Reputation: 55
I'm trying to implement simple k-means clustering using TensorFlow 2.0. It is expected that functions decorated with @tf.function
including those with for loops be converted using autograph.
Please let me know what is causing the ValueError.
tf_kmeans.py
import tensorflow as tf
import numpy as np
from typeguard import typechecked
from typing import Union
@tf.function
def train_kmeans(X: Union[tf.Tensor, np.ndarray],
k: Union[int, tf.Tensor],
n_iter: Union[int, tf.Tensor] = 10) -> (tf.Tensor, tf.Tensor):
X = tf.convert_to_tensor(X)
X = tf.cast(X, tf.float32)
assert len(tf.shape(X)) == 2, "Training data X must be represented as 2D array only"
m = tf.shape(X)[0]
k = tf.convert_to_tensor(k, dtype=tf.int64)
random_select = tf.random.shuffle(X)
init_centroids = random_select[:k]
centroids = tf.Variable(init_centroids)
clusters = tf.zeros([m, ], dtype=tf.int64)
clusters = tf.Variable(clusters)
for _ in tf.range(n_iter):
squared_diffs = tf.square(X[None, :, :] - centroids[:, None, :])
euclidean_dists = tf.reduce_sum(squared_diffs, axis=-1) ** 0.5
clusters.assign(tf.argmin(euclidean_dists, axis=0))
selector = tf.range(k)[:, None] == clusters[None, :]
for c in tf.range(k):
select = selector[c]
points = X[select]
mean_points = tf.reduce_mean(points, axis=0)
centroids[c].assign(mean_points)
centroids = tf.convert_to_tensor(centroids)
return centroids, clusters
The following code is used to call the function:
tf_means_test.py
import tensorflow as tf
import numpy as np
X = np.array([[ 2., 10.],
[ 2., 5.],
[ 8., 4.],
[ 5., 8.],
[ 7., 5.],
[ 6., 4.],
[ 1., 2.],
[ 4., 9.]])
k = 3
import tf_kmeans
centroids, clusters = tf_kmeans.train_kmeans(X, k)
print(centroids)
print(clusters)
Error message is provided below.
2020-04-11 00:58:33.140511: I tensorflow/core/platform/cpu_feature_guard.cc:143] Your CPU supports instructions that this TensorFlow binary was not compiled to use: AVX2 FMA
2020-04-11 00:58:33.217765: I tensorflow/compiler/xla/service/service.cc:168] XLA service 0x7ffc4f310c50 initialized for platform Host (this does not guarantee that XLA will be used). Devices:
2020-04-11 00:58:33.217798: I tensorflow/compiler/xla/service/service.cc:176] StreamExecutor device (0): Host, Default Version
WARNING:tensorflow:From /Users/swg/opt/homebrew/lib/python3.7/site-packages/tensorflow/python/ops/resource_variable_ops.py:1817: calling BaseResourceVariable.__init__ (from tensorflow.python.ops.resource_variable_ops) with constraint is deprecated and will be removed in a future version.
Instructions for updating:
If using Keras pass *_constraint arguments to layers.

» **ASSIGNMENT**
Continue the TensorFlow k-means question above, starting right after its last line.

» **INPUT DATA**
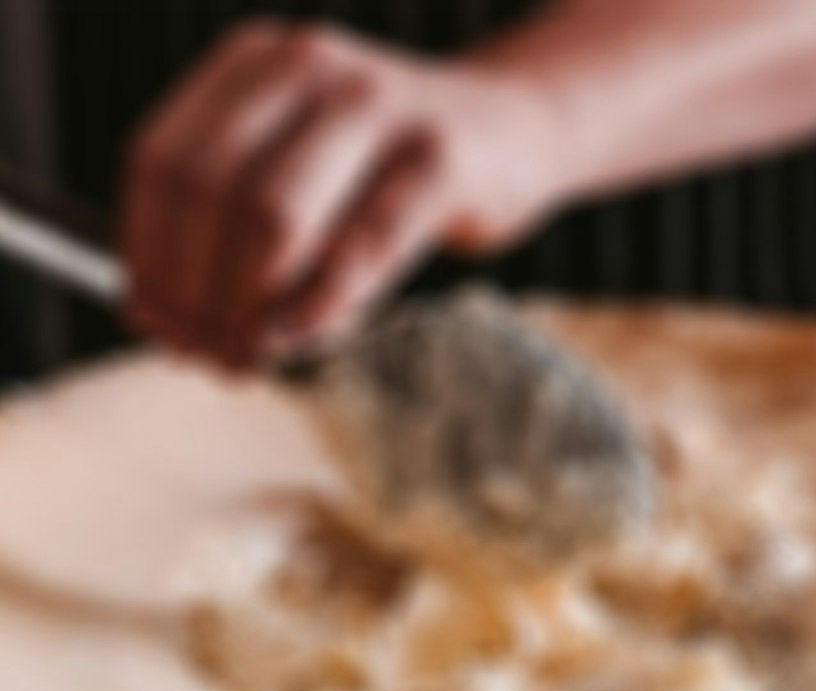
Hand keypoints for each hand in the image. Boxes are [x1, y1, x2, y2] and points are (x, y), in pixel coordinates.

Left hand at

...

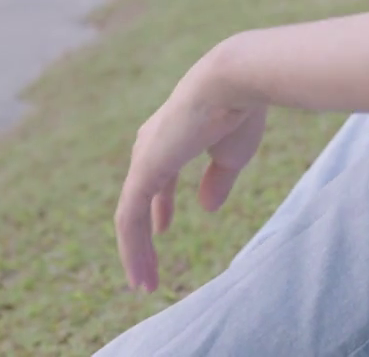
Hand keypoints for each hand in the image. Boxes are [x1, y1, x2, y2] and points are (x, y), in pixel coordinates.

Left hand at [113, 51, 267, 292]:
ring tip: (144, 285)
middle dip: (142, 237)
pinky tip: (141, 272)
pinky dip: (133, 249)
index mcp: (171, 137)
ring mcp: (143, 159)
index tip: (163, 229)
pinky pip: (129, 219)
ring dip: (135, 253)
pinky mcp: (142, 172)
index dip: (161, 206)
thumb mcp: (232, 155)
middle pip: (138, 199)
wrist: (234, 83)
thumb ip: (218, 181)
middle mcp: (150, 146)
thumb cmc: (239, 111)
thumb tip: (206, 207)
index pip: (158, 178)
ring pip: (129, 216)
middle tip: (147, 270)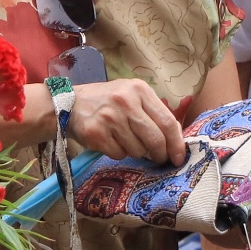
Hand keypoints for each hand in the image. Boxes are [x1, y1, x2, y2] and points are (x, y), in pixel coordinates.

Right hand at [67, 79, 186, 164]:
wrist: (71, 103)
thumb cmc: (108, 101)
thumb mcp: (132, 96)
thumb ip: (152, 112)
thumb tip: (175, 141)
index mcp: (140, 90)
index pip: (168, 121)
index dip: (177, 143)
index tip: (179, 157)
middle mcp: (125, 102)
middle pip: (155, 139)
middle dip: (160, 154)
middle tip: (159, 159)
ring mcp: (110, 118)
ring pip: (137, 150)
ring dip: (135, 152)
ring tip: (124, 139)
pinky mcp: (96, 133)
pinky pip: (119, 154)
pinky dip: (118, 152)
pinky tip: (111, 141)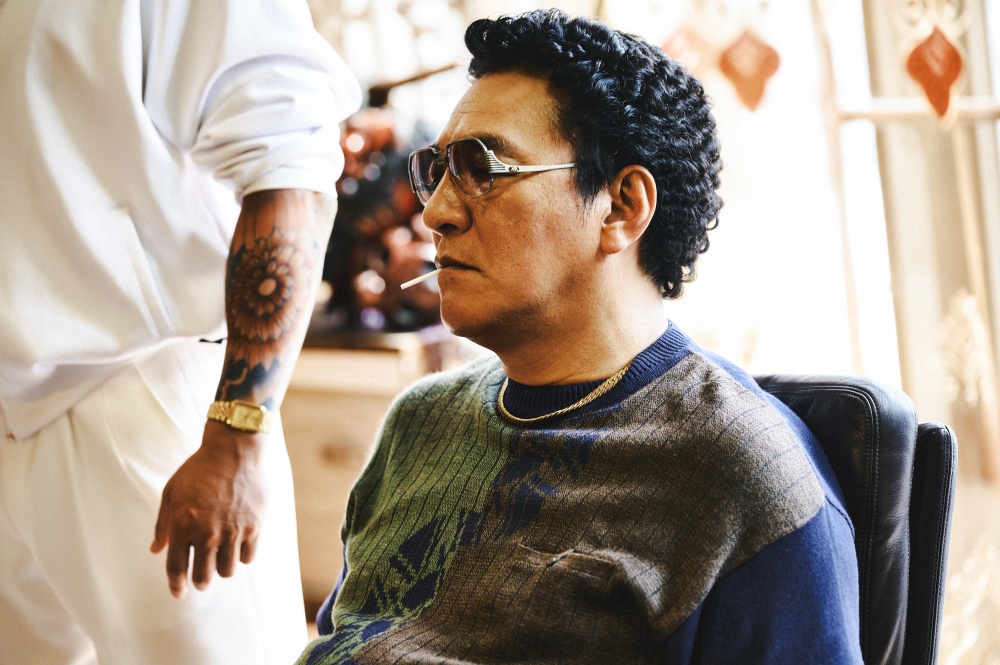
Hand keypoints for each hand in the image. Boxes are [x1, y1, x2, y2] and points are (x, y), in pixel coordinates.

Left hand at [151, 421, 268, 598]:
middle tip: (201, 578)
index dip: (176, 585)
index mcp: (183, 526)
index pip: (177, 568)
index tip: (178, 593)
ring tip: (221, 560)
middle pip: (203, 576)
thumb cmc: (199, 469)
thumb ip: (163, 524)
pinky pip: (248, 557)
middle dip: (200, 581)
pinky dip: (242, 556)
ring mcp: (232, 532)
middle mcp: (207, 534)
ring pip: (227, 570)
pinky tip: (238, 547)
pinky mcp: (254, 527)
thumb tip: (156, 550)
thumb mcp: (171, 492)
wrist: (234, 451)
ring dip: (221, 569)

---

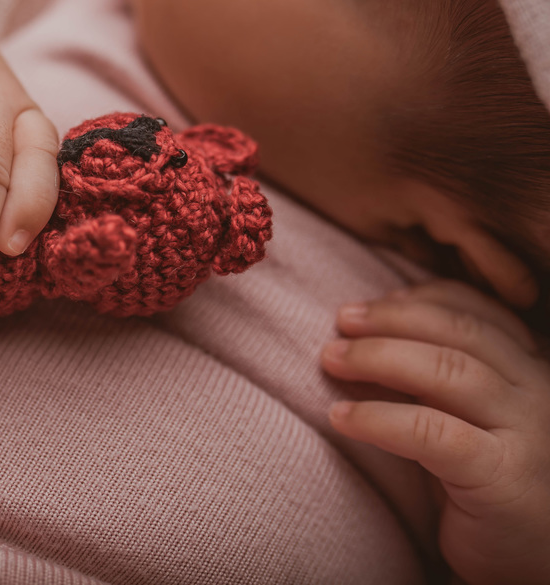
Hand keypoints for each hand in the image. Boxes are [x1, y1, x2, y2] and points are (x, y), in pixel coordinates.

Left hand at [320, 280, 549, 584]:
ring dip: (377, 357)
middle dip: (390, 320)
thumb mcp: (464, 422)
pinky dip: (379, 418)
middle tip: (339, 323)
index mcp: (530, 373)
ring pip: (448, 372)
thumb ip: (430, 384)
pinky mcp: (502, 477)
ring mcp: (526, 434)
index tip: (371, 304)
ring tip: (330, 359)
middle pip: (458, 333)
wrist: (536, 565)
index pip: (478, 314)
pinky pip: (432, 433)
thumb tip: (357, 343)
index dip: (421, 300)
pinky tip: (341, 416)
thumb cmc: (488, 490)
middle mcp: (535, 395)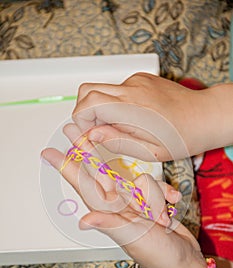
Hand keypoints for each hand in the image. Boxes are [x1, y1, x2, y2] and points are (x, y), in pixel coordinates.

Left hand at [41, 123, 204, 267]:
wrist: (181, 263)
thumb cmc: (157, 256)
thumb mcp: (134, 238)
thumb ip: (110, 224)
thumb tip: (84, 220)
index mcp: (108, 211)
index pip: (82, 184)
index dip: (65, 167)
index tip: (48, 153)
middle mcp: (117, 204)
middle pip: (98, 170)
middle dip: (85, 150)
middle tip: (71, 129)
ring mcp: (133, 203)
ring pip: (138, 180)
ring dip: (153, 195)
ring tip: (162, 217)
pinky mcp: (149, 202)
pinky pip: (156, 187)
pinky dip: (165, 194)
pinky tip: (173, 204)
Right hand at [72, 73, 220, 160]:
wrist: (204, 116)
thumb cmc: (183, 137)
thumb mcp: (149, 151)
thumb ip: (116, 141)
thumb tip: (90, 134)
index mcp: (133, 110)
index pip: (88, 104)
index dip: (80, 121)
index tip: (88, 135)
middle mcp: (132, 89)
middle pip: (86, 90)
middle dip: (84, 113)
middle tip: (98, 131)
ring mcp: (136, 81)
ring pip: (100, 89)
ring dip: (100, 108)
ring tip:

» **ANSWER BOX**
Traceback (most recent call last):
File "tf_kmeans_test.py", line 15, in <module>
centroids, clusters = tf_kmeans.train_kmeans(X, k)
File "/Users/swg/opt/homebrew/lib/python3.7/site-packages/tensorflow/python/eager/def_function.py", line 580, in __call__
result = self._call(*args, **kwds)
File "/Users/swg/opt/homebrew/lib/python3.7/site-packages/tensorflow/python/eager/def_function.py", line 708, in _call
return function_lib.defun(fn_with_cond)(*canon_args, **canon_kwds)
File "/Users/swg/opt/homebrew/lib/python3.7/site-packages/tensorflow/python/eager/function.py", line 2419, in __call__
graph_function, args, kwargs = self._maybe_define_function(args, kwargs)
File "/Users/swg/opt/homebrew/lib/python3.7/site-packages/tensorflow/python/eager/function.py", line 2777, in _maybe_define_function
graph_function = self._create_graph_function(args, kwargs)
File "/Users/swg/opt/homebrew/lib/python3.7/site-packages/tensorflow/python/eager/function.py", line 2667, in _create_graph_function
capture_by_value=self._capture_by_value),
File "/Users/swg/opt/homebrew/lib/python3.7/site-packages/tensorflow/python/framework/func_graph.py", line 981, in func_graph_from_py_func
func_outputs = python_func(*func_args, **func_kwargs)
File "/Users/swg/opt/homebrew/lib/python3.7/site-packages/tensorflow/python/framework/func_graph.py", line 968, in wrapper
raise e.ag_error_metadata.to_exception(e)
ValueError: in user code:
/Users/swg/opt/homebrew/lib/python3.7/site-packages/tensorflow/python/eager/def_function.py:700 fn_with_cond *
functools.partial(self._concrete_stateful_fn._filtered_call, # pylint: disable=protected-access
/Users/swg/Repositories/UG-Courses/CSE2705/tf_kmeans.py:21 train_kmeans *
centroids = tf.Variable(init_centroids)
/Users/swg/opt/homebrew/lib/python3.7/site-packages/tensorflow/python/ops/variables.py:261 __call__ **
return cls._variable_v2_call(*args, **kwargs)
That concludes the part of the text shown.